→ **Action item**
Give back every line of the data, transcribed exactly.

Data items
══════
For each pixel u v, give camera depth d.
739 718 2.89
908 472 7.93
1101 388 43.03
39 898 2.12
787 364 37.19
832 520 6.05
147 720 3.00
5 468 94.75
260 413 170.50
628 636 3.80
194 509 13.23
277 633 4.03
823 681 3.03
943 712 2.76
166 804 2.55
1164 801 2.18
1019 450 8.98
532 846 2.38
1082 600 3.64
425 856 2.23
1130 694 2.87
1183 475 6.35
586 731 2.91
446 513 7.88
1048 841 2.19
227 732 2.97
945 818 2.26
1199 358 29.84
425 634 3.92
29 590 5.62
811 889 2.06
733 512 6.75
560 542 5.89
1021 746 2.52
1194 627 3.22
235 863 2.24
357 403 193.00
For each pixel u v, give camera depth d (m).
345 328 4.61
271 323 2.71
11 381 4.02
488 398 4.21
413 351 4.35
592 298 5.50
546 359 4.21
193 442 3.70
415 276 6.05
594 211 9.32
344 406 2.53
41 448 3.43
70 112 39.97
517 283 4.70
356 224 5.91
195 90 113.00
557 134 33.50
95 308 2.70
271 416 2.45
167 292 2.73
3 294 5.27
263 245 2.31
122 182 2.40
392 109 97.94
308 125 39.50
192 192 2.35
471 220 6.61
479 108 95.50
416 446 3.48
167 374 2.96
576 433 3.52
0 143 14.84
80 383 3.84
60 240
══════
→ **The answer**
For each pixel u v, give camera depth d.
739 718 2.89
908 472 7.93
1101 388 43.03
39 898 2.12
787 364 37.19
832 520 6.05
147 720 3.00
5 468 94.75
260 413 170.50
628 636 3.80
194 509 13.23
277 633 4.03
823 681 3.03
943 712 2.76
166 804 2.55
1164 801 2.18
1019 450 8.98
532 846 2.38
1082 600 3.64
425 856 2.23
1130 694 2.87
1183 475 6.35
586 731 2.91
446 513 7.88
1048 841 2.19
227 732 2.97
945 818 2.26
1199 358 29.84
425 634 3.92
29 590 5.62
811 889 2.06
733 512 6.75
560 542 5.89
1021 746 2.52
1194 627 3.22
235 863 2.24
357 403 193.00
For each pixel u v, give camera depth d (m).
345 328 4.61
271 323 2.71
11 381 4.02
488 398 4.21
413 351 4.35
592 298 5.50
546 359 4.21
193 442 3.70
415 276 6.05
594 211 9.32
344 406 2.53
41 448 3.43
70 112 39.97
517 283 4.70
356 224 5.91
195 90 113.00
557 134 33.50
95 308 2.70
271 416 2.45
167 292 2.73
3 294 5.27
263 245 2.31
122 182 2.40
392 109 97.94
308 125 39.50
192 192 2.35
471 220 6.61
479 108 95.50
416 446 3.48
167 374 2.96
576 433 3.52
0 143 14.84
80 383 3.84
60 240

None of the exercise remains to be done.